%%

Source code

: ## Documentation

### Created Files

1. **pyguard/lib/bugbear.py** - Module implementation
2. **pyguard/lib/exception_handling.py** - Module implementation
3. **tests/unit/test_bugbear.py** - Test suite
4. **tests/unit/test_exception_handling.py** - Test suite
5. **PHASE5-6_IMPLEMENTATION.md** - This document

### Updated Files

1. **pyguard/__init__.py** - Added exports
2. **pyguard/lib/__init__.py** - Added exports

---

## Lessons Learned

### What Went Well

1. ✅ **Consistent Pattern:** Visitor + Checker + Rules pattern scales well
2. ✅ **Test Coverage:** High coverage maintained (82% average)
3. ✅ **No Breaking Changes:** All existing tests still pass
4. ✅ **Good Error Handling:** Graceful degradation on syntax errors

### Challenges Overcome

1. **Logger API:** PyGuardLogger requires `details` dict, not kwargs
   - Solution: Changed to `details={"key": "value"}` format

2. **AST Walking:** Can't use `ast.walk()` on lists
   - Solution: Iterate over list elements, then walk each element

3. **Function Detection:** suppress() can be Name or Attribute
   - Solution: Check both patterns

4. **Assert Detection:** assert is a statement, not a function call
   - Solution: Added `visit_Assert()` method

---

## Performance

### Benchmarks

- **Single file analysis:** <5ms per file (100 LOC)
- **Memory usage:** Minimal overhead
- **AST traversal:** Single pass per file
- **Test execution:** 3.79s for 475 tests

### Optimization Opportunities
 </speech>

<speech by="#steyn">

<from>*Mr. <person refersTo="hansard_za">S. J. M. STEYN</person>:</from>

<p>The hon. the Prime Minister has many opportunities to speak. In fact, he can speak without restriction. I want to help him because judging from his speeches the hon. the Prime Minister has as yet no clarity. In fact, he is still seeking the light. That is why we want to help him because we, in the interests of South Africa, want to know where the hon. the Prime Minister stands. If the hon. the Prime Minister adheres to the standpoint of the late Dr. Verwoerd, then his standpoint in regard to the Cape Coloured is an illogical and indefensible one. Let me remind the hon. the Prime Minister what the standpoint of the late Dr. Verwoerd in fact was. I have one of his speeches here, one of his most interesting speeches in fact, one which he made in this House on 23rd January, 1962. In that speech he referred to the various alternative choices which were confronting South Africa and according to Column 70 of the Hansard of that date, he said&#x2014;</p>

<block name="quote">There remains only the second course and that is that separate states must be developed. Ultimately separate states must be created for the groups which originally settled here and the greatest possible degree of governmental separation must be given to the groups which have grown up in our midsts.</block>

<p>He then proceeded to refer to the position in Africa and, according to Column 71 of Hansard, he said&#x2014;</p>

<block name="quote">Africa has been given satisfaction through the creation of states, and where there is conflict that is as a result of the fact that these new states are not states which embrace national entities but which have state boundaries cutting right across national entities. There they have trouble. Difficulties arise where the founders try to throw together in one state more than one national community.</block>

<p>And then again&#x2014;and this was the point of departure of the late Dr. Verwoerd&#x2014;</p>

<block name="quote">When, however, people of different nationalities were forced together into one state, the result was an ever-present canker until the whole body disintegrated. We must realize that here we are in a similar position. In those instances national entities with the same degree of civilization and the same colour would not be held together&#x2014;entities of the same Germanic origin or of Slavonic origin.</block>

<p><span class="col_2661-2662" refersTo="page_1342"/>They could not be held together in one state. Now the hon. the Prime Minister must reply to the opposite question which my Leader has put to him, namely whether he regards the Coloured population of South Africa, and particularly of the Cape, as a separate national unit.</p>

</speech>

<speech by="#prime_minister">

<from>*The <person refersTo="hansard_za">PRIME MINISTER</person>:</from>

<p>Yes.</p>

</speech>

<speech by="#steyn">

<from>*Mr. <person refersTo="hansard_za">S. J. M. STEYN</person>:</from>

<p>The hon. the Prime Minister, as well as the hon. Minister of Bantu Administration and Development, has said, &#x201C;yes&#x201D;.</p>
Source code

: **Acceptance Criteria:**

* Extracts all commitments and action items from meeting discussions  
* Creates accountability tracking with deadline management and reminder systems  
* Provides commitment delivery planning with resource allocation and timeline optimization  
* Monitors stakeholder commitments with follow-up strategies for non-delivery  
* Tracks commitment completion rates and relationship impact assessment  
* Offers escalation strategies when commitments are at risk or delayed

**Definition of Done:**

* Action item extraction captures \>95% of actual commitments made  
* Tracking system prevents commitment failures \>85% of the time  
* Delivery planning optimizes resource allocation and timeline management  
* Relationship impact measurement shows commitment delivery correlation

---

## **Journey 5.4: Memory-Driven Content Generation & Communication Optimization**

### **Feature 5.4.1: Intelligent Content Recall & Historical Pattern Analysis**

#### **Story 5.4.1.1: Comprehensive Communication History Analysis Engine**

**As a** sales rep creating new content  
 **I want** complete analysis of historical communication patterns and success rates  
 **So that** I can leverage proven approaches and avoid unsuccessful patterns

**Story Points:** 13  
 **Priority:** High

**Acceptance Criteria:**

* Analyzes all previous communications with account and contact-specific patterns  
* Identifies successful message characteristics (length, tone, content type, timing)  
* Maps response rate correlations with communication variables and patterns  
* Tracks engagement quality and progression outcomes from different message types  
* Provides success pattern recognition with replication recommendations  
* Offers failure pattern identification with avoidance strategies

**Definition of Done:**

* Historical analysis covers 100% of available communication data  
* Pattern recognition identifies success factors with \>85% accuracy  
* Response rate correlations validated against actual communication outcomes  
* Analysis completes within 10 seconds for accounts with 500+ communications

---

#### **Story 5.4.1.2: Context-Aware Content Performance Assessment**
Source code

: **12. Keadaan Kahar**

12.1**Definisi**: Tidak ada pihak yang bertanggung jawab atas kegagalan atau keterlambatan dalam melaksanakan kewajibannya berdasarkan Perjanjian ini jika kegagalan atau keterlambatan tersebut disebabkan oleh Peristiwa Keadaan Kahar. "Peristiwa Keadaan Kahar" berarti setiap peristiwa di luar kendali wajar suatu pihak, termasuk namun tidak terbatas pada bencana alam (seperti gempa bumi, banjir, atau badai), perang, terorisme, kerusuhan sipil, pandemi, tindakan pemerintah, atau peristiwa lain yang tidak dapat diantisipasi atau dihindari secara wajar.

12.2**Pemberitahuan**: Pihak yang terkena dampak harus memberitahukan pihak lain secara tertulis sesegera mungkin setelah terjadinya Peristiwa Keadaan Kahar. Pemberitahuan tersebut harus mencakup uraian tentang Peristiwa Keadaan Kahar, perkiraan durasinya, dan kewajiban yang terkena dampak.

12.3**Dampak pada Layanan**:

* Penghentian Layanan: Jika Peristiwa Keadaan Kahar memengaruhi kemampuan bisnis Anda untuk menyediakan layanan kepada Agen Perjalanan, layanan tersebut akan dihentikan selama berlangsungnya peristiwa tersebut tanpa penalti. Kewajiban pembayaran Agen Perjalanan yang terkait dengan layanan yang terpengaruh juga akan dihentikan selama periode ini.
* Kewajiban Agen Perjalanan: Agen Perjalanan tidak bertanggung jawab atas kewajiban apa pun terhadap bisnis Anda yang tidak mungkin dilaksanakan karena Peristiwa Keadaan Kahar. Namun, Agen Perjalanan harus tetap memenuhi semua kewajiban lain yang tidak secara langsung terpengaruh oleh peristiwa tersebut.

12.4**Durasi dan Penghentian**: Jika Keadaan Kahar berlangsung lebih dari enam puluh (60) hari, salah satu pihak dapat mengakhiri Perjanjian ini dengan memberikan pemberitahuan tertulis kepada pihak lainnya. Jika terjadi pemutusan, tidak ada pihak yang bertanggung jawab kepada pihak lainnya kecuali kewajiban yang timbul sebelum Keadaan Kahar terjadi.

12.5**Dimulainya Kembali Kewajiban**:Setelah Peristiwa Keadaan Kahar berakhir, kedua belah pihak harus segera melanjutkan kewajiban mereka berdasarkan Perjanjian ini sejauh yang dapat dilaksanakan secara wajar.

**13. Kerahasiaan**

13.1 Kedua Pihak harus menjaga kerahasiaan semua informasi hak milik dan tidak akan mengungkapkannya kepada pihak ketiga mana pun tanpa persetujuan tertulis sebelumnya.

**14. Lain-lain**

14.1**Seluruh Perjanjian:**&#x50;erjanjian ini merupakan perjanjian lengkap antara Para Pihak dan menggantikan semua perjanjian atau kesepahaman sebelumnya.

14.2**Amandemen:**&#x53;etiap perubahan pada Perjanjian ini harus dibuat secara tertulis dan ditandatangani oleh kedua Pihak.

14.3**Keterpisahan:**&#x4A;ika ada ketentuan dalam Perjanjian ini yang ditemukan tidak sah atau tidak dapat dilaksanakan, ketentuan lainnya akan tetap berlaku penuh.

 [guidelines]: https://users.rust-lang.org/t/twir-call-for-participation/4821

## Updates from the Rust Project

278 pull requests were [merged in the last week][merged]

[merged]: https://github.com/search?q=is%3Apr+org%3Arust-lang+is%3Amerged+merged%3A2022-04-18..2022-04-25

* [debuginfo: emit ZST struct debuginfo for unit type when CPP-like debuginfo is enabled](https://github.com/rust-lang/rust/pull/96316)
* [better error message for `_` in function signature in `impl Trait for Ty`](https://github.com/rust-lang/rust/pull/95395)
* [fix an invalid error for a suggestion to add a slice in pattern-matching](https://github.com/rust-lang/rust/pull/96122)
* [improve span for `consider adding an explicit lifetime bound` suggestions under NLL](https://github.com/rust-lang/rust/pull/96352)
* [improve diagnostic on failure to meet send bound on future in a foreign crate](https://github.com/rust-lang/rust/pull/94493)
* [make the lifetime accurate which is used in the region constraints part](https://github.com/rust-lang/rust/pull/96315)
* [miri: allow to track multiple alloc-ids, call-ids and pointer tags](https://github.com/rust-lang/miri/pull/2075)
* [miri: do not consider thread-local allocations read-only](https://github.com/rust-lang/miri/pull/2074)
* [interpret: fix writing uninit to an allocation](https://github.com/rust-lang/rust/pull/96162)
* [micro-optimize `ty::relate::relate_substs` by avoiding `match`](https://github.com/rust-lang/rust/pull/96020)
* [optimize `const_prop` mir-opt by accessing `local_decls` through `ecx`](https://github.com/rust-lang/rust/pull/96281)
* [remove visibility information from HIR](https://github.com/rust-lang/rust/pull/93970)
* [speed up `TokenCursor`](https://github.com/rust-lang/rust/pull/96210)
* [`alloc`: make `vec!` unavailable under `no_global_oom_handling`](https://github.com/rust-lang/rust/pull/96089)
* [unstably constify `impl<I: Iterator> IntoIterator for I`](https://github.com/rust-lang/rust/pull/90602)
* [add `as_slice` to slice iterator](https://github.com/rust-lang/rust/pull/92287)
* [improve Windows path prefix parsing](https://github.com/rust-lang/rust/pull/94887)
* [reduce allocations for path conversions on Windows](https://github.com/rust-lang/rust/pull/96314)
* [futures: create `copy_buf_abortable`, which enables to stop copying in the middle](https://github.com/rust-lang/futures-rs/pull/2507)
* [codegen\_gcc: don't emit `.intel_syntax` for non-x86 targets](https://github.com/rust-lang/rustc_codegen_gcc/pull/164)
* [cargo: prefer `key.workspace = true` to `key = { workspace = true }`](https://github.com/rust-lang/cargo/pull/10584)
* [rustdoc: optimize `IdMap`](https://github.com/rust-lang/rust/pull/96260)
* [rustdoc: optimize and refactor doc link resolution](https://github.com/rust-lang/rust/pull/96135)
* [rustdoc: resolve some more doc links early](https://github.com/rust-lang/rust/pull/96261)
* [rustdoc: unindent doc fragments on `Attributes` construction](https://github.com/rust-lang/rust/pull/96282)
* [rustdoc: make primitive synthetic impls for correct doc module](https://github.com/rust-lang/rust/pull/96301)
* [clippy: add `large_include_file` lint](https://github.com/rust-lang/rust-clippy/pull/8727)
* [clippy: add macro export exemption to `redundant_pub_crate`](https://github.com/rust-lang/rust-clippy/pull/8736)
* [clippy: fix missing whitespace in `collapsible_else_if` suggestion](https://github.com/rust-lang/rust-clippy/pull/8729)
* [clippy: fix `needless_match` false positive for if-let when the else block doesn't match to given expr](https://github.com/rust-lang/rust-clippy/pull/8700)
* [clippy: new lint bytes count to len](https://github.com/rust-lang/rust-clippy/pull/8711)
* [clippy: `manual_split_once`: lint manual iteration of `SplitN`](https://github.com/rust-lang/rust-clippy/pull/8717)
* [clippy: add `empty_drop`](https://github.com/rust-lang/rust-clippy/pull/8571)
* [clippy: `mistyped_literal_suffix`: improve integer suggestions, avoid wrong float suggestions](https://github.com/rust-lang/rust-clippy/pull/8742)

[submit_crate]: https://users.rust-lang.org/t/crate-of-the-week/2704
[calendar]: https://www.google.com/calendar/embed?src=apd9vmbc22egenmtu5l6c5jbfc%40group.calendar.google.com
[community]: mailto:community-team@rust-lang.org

%%

:: PROBLEM TO SOLVE ::
State how many lines of the entries contain the string "terpengaruh". Give only the number.

:: SOLUTION FOR THIS EXERCISE ::
2